In my last post, (Ramblings and the Return of the Procrastination Demon), I hinted that I may want to discuss what defines a monster in my next “Weekly” Creature Feature. I’ve decided to do this through the utterly amazing AMC TV series “The Walking Dead“, based on the comic book series of the same name.
The Walking Dead follows a diverse group of individuals, lead by main character Rick Grimes, who have been thrown together in an effort to survive the zombie apocalypse. This series shows us what can happen when living outside of conventional societal norms. It capitalizes on conflict within the circle of survivors, using their choice of characters to add to the overall feeling of ominous tension, invoking the sense that things can go really wrong, really fast.
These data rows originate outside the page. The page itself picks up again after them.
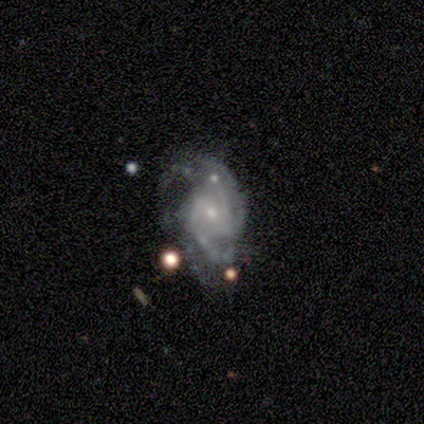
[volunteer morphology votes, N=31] Smooth or featured?
  - featured or disk: 87% *
  - smooth: 13%
  - star or artifact: 0%
Edge-on disk?
  - no: 96% *
  - yes: 4%
Bar?
  - no: 65% *
  - weak: 27%
  - strong: 8%
Spiral arms?
  - yes: 100% *
  - no: 0%
Spiral winding?
  - medium: 46% *
  - tight: 38%
  - loose: 15%
Spiral arm count?
  - 2: 27% * (tied)
  - 3: 27% * (tied)
  - can't tell: 27% * (tied)
  - 4: 15%
  - more than 4: 4%
  - 1: 0%
Bulge size?
  - small: 69% *
  - moderate: 23%
  - large: 4%
  - none: 4%
  - dominant: 0%
Merging?
  - none: 48% *
  - major disturbance: 29%
  - minor disturbance: 16%
  - merger: 6%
Living through a zombie apocalypse takes its toll. They are in continuous survival mode. Something they have in common with the walking dead.
So what does it mean to be on the human end of a monster war? Maybe it’s a good look in a not-so-fun-house mirror. Maybe it reflects the worst of humanity so that we can pull together and realize the very real connection we have to one another. We have something the walking dead can never have: hope for a better future, faith in something bigger than ourselves, and the ability to put differences aside and pull together in a time of crisis. We have spirit.
The difference between a corpse and a zombie seems to come down to mechanics. In The Walking Dead, and many other zombie stories, the primitive part of the brain still functions, to a certain point, after death. They still have most of their senses: hearing, smell, sight and presumably taste (not too sure, nummy brains anyone?). But these senses seem to be used for a single-purpose: to consume.
According to The Zombie Survival Guide “The lungs of the undead continue to function…” which “…accounts for a zombie’s signature moan.” But they are unable to “…extract oxygen and remove carbon dioxide” meaning “the entire human respiratory system is obsolete”. So literally speaking, zombies may have breath, but not in any way a living being would have. What they lack is the breath of life.
What separates us from them is something more than the mechanical workings of biological life forms. It’s the two things zombies lack: blood and breath, the building blocks of the life force—it’s spirit.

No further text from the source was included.